-------- DOCUMENT EXCERPT --------

Dear Student,

This course is scheduled to be retired on Aug. 30, 2024. You may continue to work on this course until then. We are not replacing this course at this time.  Please browse this subject to find other comparable courses.

 

NOTICE: This is an older course recorded with Adobe Connect and/or Vimeo recordings. We are currently working to replace the recordings with new Zoom recordings.  Please don't hesitate to email us at homeschoolconnections@gmail.com with any questions.

How to get the most out of Data Science, Part Two with Domenico Ruggiero:

  • First, have a notebook ready and available for class notes each live session.  Although much of the time will be spent programming the computer, you may still want to make notes for yourself.
  • Have the Python Jupyter Notebook installed and up and running before we get to that portion of the lecture.
  • Do the assignments, quizzes, and any extra work assigned for that week.  Assignments are typically submitting a copy of what was performed during the lectures.  Parents may request a copy of what the assignment should look like or sign up for "Instructor Access" for personalized grading and feedback.  Extra work includes watching some videos related to Data Science.  1 Final exam at the end of the course is comprehensive all the semester's content.

-------- PROVIDED MATERIAL --------

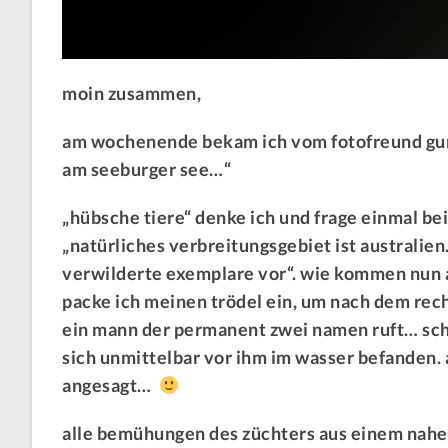
moin zusammen,
am wochenende bekam ich vom fotofreund gunt
am seeburger see…“
„hübsche tiere“ denke ich und frage einmal bei
„natürliches verbreitungsgebiet ist australie
verwilderte exemplare vor“. wie kommen nun a
packe ich meinen trödel ein, um nach dem rec
ein mann der permanent zwei namen ruft… schne
sich unmittelbar vor ihm im wasser befanden. 
angesagt…
alle bemühungen des züchters aus einem naheg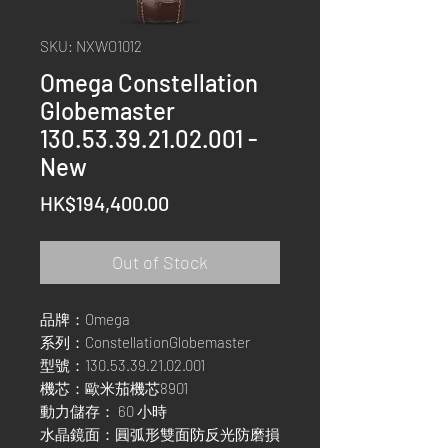
SKU: NXWO1012
Omega Constellation
Globemaster
130.53.39.21.02.001 -
New
Price
HK$194,400.00
Out of Stock
品牌：Omega
系列：ConstellationGlobemaster
型號：130.53.39.21.02.001
機芯：歐米茄機芯8901
動力儲存： 60 小時
水晶鏡面：圓弧形雙面防反光防磨損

--------

**TRY IT**.
In the course notice, rewrite the stretch from "How to get the" through "notes for yourself.", replacing "class notes" with "lecture notes".

**REPLY**.
How to get the most out of Data Science, Part Two with Domenico Ruggiero:

  • First, have a notebook ready and available for lecture notes each live session.  Although much of the time will be spent programming the computer, you may still want to make notes for yourself.